The Failure Mechanism and Countermeasures of Cement Sheath in Vertical Section of Well during Hydraulic Fracturing

Abstract

The sustained casing pressure (SCP) phenomenon of shale gas and oil wells occurs frequently after fracturing; therefore, in order to assess the cement sheath’s integrity in the vertical well portion, the cement stones were subjected to a compression test under different temperatures and confining pressures to obtain the mechanical parameters of the cement sheath at different well depths. The integrity of the cement ring between the production casing and the intermediate casing was then investigated using the Moore–Coulomb criterion. We also took into account other elements including pump pressure, production casing wall thickness, and cement ring mechanical properties. The results show that (1) the compressive strength, Poisson’s ratio, and Young’s modulus of cement stone vary obviously under different confining pressures and temperature conditions, and the cement stone shows elastic–brittle failure characteristics at 20 °C. The compressive strength, Poisson’s ratio, and Young’s modulus increase with the confining pressure, but the Young’s modulus and compressive strength gradually decrease with the increase in temperature, while the stress–strain curves show obvious plastic failure characteristics at 80 °C and 130 °C. (2) The tangential tensile stress decreases and depth increases from the wellhead to the intermediate casing shoe, while the radial compressive stress of the cement sheath increases. The stress state of the cement sheath changes abruptly at the position of the casing shoe due to the change in casing layers, and under the intermediate casing shoe, the tangential tensile stress changes from tension to compression.
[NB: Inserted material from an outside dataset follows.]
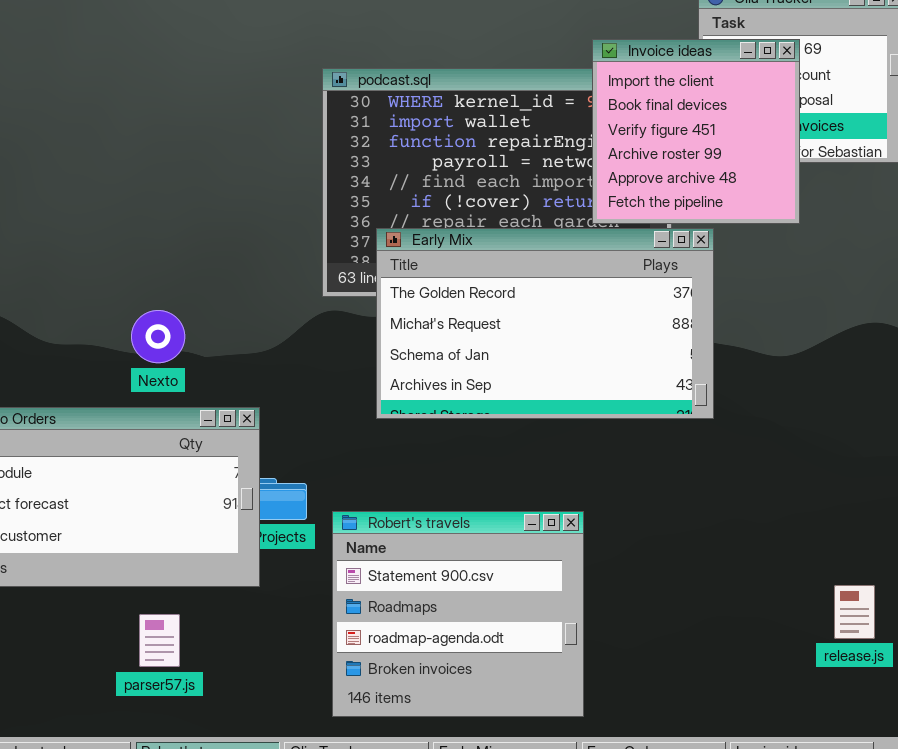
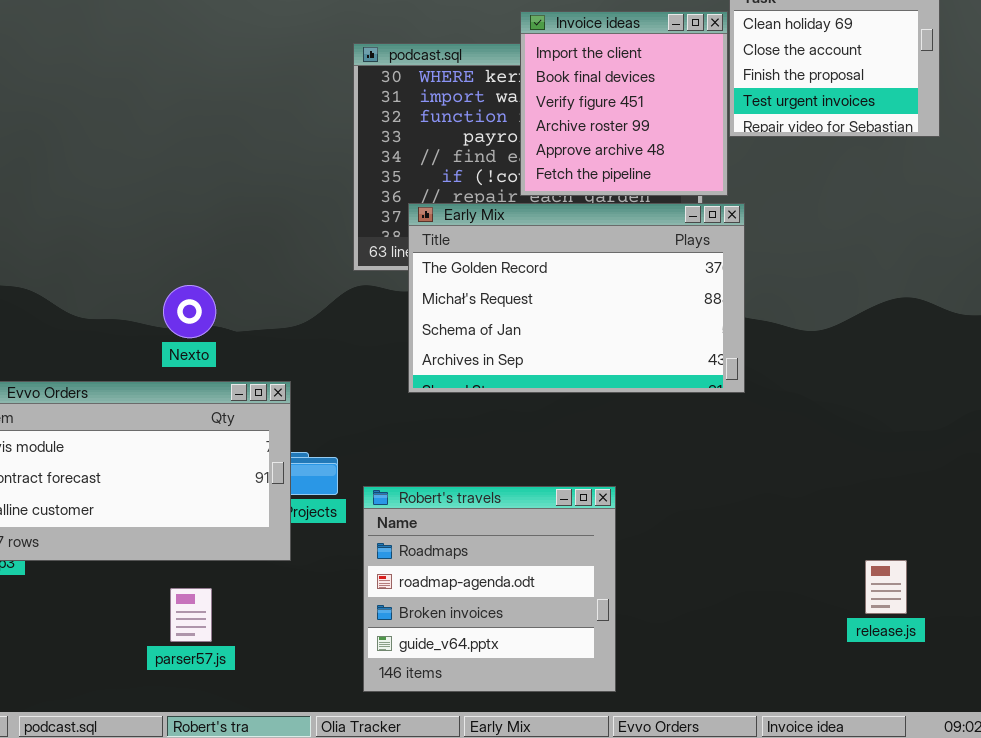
Invoice ideas: [592,39,800,224] -> [520,11,728,196], moved
Robert's travels: [332,511,584,717] -> [363,486,616,692], scrolled down 1 row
When a conventional cementing slurry system is used, the integrity of the cement sheath above the intermediate casing shoe will fail during fracturing. (3) Reducing the pump pressure and increasing casing wall thickness can reduce the tangential and radial stresses of the cement sheath, but the integrity of cement sheath cannot be fully guaranteed. For the cement sheath’s sealing integrity, it is advantageous to decrease the Young’s modulus and raise its strength.